Did you know that a cup of cooked mashed pumpkin contains over 200% of the recommended daily intake of vitamin A? That makes this gourd exceptionally good for eye health, according to the National Institutes of Health in the US.


6. It promotes heart health

Nuts and seeds, including those of pumpkins, according to a study by St. Paul’s Hospital and University of British Columbia, can boost heart health by supplying the body with phytosterols – plant-based chemicals that have the ability to reduce bad cholesterol. Aside from this, pumpkin is also rich in magnesium (the nutrient most people have trouble getting enough of). Magnesium boosts heart health by helping nerves and muscle relax, and improving blood flow. It also promotes bone health.


7. It lowers the risk of cancer

Because of its antioxidant and antigenotoxic properties, beta-carotene has been shown to help reduce the risk of cancer.

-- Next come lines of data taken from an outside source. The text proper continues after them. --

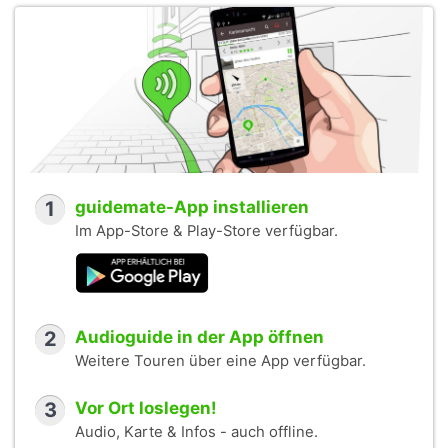
1
guidemate-App installieren
Im App-Store & Play-Store verfügbar.
2
Audioguide in der App öffnen
Weitere Touren über eine App verfügbar.
3
Vor Ort loslegen!
Audio, Karte & Infos - auch offline.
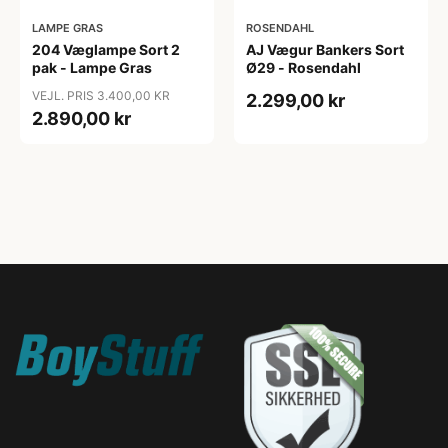
LAMPE GRAS
ROSENDAHL
204 Væglampe Sort 2
AJ Vægur Bankers Sort
pak - Lampe Gras
Ø29 - Rosendahl
VEJL. PRIS 3.400,00 KR
2.299,00 kr
2.890,00 kr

According to the National Institutes of Health, food sources of beta-carotene seem to help more than a supplement.


8. It may help prevent prostate enlargement

A study carried out in Budapest, Hungary revealed that men with benign enlarged prostate (BPH) who were treated with pumpkin seed oil extract experienced a stronger urine flow and reduced frequency of night-time urination. It is believed that pumpkin seed oil extract may prevent prostate enlargement by blocking testosterone – the hormone that triggers prostate growth.


9. It promotes healthy skin

Pumpkin is rich in wrinkle-fighting plant pigments called carotenoids that help neutralise free radicals in the skin, leaving it soft, firm, glowing and young-looking. In addition to vitamins C and A, it also has vitamin E, that help cleanse the skin. Here’s a tip: most of the skin-saving antioxidants are found in the pulp!


10. It promotes well-being

Pumpkin seeds are rich in L-tryptophan – the amino acid that aids in the production of serotonin, which in return, promotes mood and may help reduce symptoms of depression.


11. It boosts energy

A cup of cooked pumpkin has more of the energy-boosting nutrient potassium than banana. A little extra of potassium helps the body restores its balance of electrolytes after a heavy workout. It also boosts muscle function.


Now that you know the health benefits of pumpkin, it’s time to make it a part of your diet. Don’t forget to get some the next time you shop in the grocery or by them at your local farmer’s market. And when you get home, try making your own version of healthy pumpkin pie, or some pumpkin soup. Yum! I just have, and it smells and tastes great.